I’ve been making some progress on my mawata mittens! These are taking longer than I thought they would, but I suppose it makes sense when I need to stop and prepare the silk every few rows . Between that and the fact that silk is not very elastic, my fingers get tired quickly so I can’t knit on these for very long stretches of time. But they sure are pretty, aren’t they?
|BMFA Mawata/Silk Hankies, colorway Aurora Borealis|
You can see in the cuff where the stitches look all wonky that it took me some time to figure out how much to tug on the silk fibers to get them to a thickness I liked before knitting with their supremely fluffy selves. Closer to the needles the stitches are smaller and more even because I became accustomed to what I need to do. I decided to add a thumb gusset to these (on the other side) due to the aforementioned inelasticity of silk. I’m kind of winging it, though, so I hope it works out ok! I've knit thumb gussets in other patterns, but I'm not following any of those at the moment out of laziness and am just going with my gut. Living on the edge!

→ **Data**:
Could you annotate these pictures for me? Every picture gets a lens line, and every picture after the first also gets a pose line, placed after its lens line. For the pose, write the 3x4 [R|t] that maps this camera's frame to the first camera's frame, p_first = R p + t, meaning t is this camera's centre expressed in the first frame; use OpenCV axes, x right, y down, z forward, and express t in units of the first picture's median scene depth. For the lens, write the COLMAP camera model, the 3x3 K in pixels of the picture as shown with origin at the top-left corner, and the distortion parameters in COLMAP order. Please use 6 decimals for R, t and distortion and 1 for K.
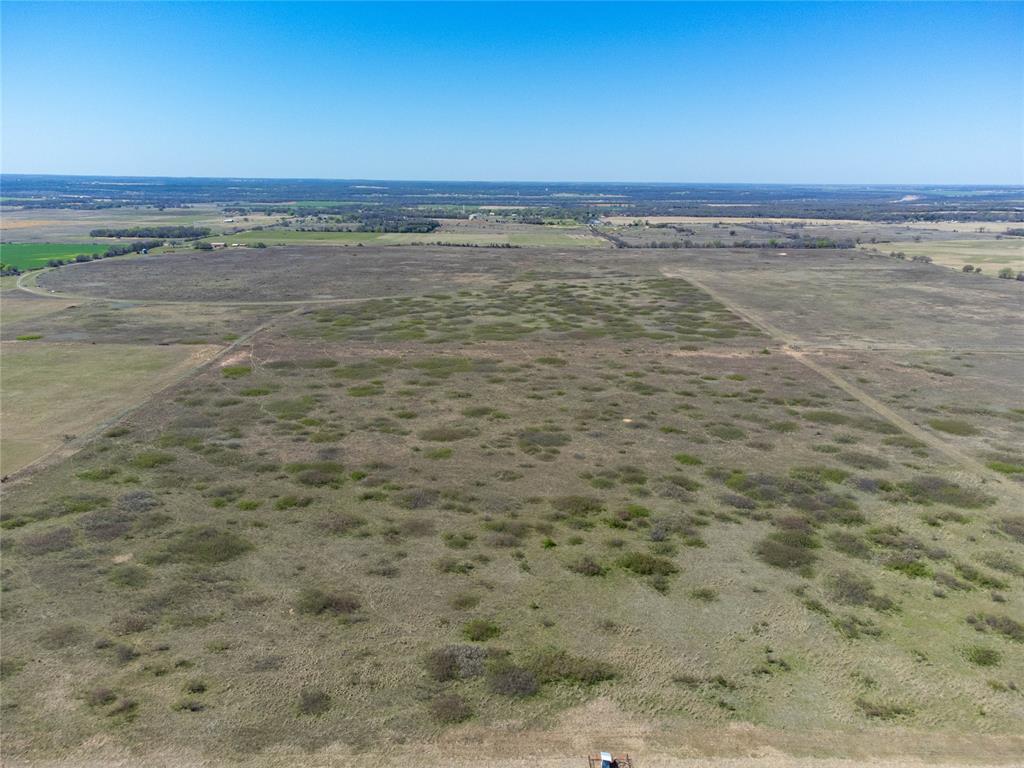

→ **Required tasks**:
[A] In the knitting post, which words describe how the stitches look?
[B] Take the post about the mawata mittens further, starting after its last sentence.
The lines that come after the knitting post aren't needed for anything here.

→ **Task responses**:
[A]
- wonky (in the cuff)
- smaller (closer to the needles)
- more even (closer to the needles)

[B]
The other exciting thing afoot (sidebar: wouldn't "Excitement Afoot" make a great sock pattern title? I call dibs!) is represented by these:
I'm going to start learning to spin! I was inspired by some recent blog posts I'd read (this was one of them, be warned that it is a sad but beautiful post, and this was another) and some threads on Ravelry discussing spinning-- I couldn't resist the idea of playing with different fibers and turning them into yarn, I had caught the bug. My darling Fiasco agreed that a drop spindle would make a good birthday gift so I'll have one shortly! I've already read through the "Start Spinning" book he gave me early and half of the "Respect the Spindle" book. I have to wait until Tuesday before I can actually start spinning, though. I can hardly contain my excitement!!!
Sigh. I don't think the idea of spinning one's own yarn from various types of fiber does this to normal people...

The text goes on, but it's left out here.